Os designers estão igualmente a usar têxteis com brilho nas suas propostas, com lantejoulas, por exemplo, em referências aos anos 90 e às festas de mudança de milénio no ano 2000, destaca Macarena Blanco. A Heuritech identificou uma subida em tendências como botas com brilho, que estão a subir 15% nos EUA em comparação com o ano passado, e uso de penas, que aumentou 42% na estação de final de ano.

Neiman Marcus [©Neiman Marcus]
«Depois de termos todos sido um pouco forçados a desaparecer do mundo, queremos celebrar, divertirmo-nos e partilhar com os outros», afirma a designer de moda Christelle Koche. A designer emergente indica que procurou trabalhar conceitos como a individualidade e para esta época de Natal está a oferecer uma série de vestidos justos em veludo, incluindo um com chamas cor de rosa num dos lados.

Lana Todorovich, presidente e diretora de merchandising na Neiman Marcus, descreveu a emergência de «um estilo dramático e sem arrependimentos» dos consumidores à medida que se aproxima a época de Natal, citando a popularidade de peças decoradas com lantejoulas e penas de marcas como a Balmain e a Tom Ford.
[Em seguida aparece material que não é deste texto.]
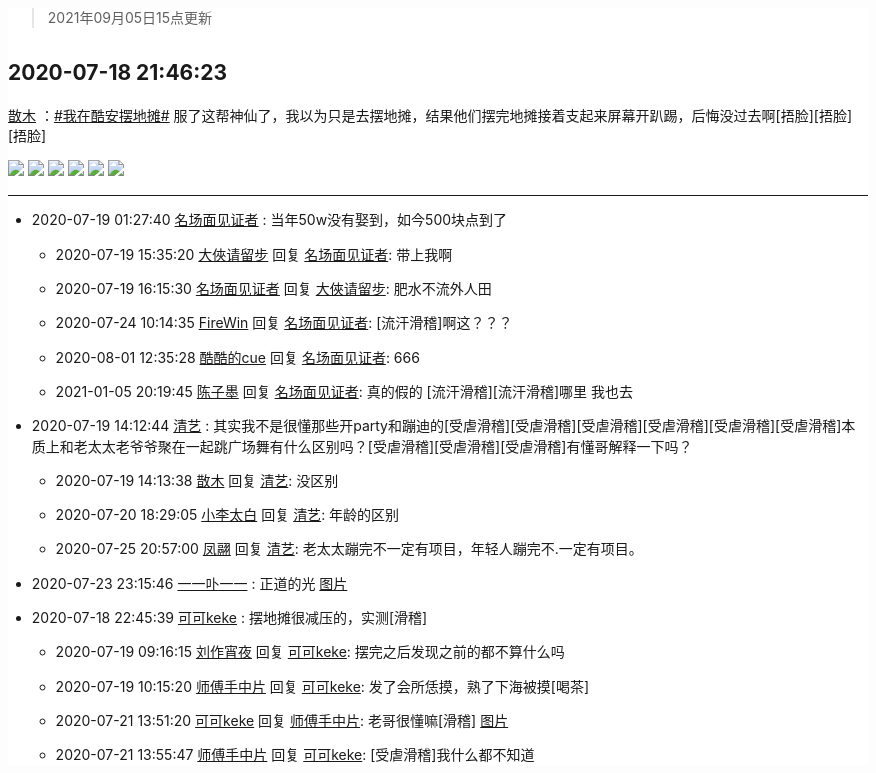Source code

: > 2021年09月05日15点更新
<link rel="stylesheet" href="https://cdn.jsdelivr.net/gh/taotie6/sampleJSON@main/css/photo_show.css">


 ## 2020-07-18 21:46:23 

 [㪚木](https://www.coolapk.com/feed/20288724?shareKey=MDUwZjA1ZjNkYjgyNjEzMTc1Nzg~) ：<a class="feed-link-tag" href="/t/我在酷安摆地摊?type=0">#我在酷安摆地摊#</a>
服了这帮神仙了，我以为只是去摆地摊，结果他们摆完地摊接着支起来屏幕开趴踢，后悔没过去啊[捂脸][捂脸][捂脸] 

<div class="album">
<img class="img-item" src="http://image.coolapk.com/feed/2020/0718/21/1081091_98a4dc9c_9965_113@1080x3449.jpeg" />
<img class="img-item" src="http://image.coolapk.com/feed/2020/0718/21/1081091_df156bb7_9965_1132@448x257.gif" />
<img class="img-item" src="http://image.coolapk.com/feed/2020/0718/21/1081091_213772f7_9965_1134@448x257.gif" />
<img class="img-item" src="http://image.coolapk.com/feed/2020/0718/21/1081091_4c80d78b_9965_1137@1452x817.jpeg" />
<img class="img-item" src="http://image.coolapk.com/feed/2020/0718/21/1081091_b3683fc3_9965_1139@1909x1073.jpeg" />
<img class="img-item" src="http://image.coolapk.com/feed/2020/0718/21/1081091_be10c76c_9965_114@448x257.gif" />
</div>

 ------- 

- 2020-07-19 01:27:40 [名场面见证者](uid=1127323) : 当年50w没有娶到，如今500块点到了 

    - 2020-07-19 15:35:20 [大俠请留步](uid=2344311) 回复 [名场面见证者](uid=1127323): 带上我啊 

    - 2020-07-19 16:15:30 [名场面见证者](uid=1127323) 回复 [大俠请留步](uid=2344311): 肥水不流外人田 

    - 2020-07-24 10:14:35 [FireWin](uid=1298272) 回复 [名场面见证者](uid=1127323): [流汗滑稽]啊这？？？ 

    - 2020-08-01 12:35:28 [酷酷的cue](uid=2882563) 回复 [名场面见证者](uid=1127323): 666 

    - 2021-01-05 20:19:45 [陈子墨](uid=1178218) 回复 [名场面见证者](uid=1127323): 真的假的  [流汗滑稽][流汗滑稽]哪里 我也去 

- 2020-07-19 14:12:44 [清艺](uid=1675079) : 其实我不是很懂那些开party和蹦迪的[受虐滑稽][受虐滑稽][受虐滑稽][受虐滑稽][受虐滑稽][受虐滑稽]本质上和老太太老爷爷聚在一起跳广场舞有什么区别吗？[受虐滑稽][受虐滑稽][受虐滑稽]有懂哥解释一下吗？ 

    - 2020-07-19 14:13:38 [㪚木](uid=1081091) 回复 [清艺](uid=1675079): 没区别 

    - 2020-07-20 18:29:05 [小李太白](uid=2854677) 回复 [清艺](uid=1675079): 年龄的区别 

    - 2020-07-25 20:57:00 [凤翮](uid=3077585) 回复 [清艺](uid=1675079): 老太太蹦完不一定有项目，年轻人蹦完不.一定有项目。 

- 2020-07-23 23:15:46 [一一卟一一](uid=2555471) : 正道的光 [图片](http://image.coolapk.com/feed/2020/0723/23/2555471_1f5685f8_7346_3137@1080x2340.jpeg)

- 2020-07-18 22:45:39 [可可keke](uid=2190423) : 摆地摊很减压的，实测[滑稽] 

    - 2020-07-19 09:16:15 [刘作宵夜](uid=546329) 回复 [可可keke](uid=2190423): 摆完之后发现之前的都不算什么吗 

    - 2020-07-19 10:15:20 [师傅手中片](uid=1467971) 回复 [可可keke](uid=2190423): 发了会所恁摸，熟了下海被摸[喝茶] 

    - 2020-07-21 13:51:20 [可可keke](uid=2190423) 回复 [师傅手中片](uid=1467971): 老哥很懂嘛[滑稽] [图片](http://image.coolapk.com/feed/2020/0721/13/2190423_2a184eda_0674_6373@480x314.jpeg)

    - 2020-07-21 13:55:47 [师傅手中片](uid=1467971) 回复 [可可keke](uid=2190423): [受虐滑稽]我什么都不知道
As vendas mundiais de vestuário de designer deverão atingir 90,16 mil milhões de dólares, um aumento de 11,6% em comparação com o ano passado, mas ainda 10 mil milhões de dólares abaixo do valor registado em 2019, antes da pandemia de Covid-19, segundo os dados do Euromonitor.

Consciente dos riscos de ter pouco stock, a Meghan Fabulous, uma produtora de vestuário que depende de fábricas na Índia, na China e em Los Angeles, comprou, para esta época de Natal, mais vestuário de festa em verde e vermelho do que no mesmo período do ano passado e neste início de novembro tem cerca de 10 mil vestidos a «flutuar em cargueiros no Oceano Pacífico». O diretor-executivo Steve Dunlap confessa-se preocupado que não cheguem antes de janeiro. «É o meu cenário de pesadelo. Vão vender-se, mas a maior parte deles vão ficar parados até à época festiva de 2022 se isso acontecer», conclui.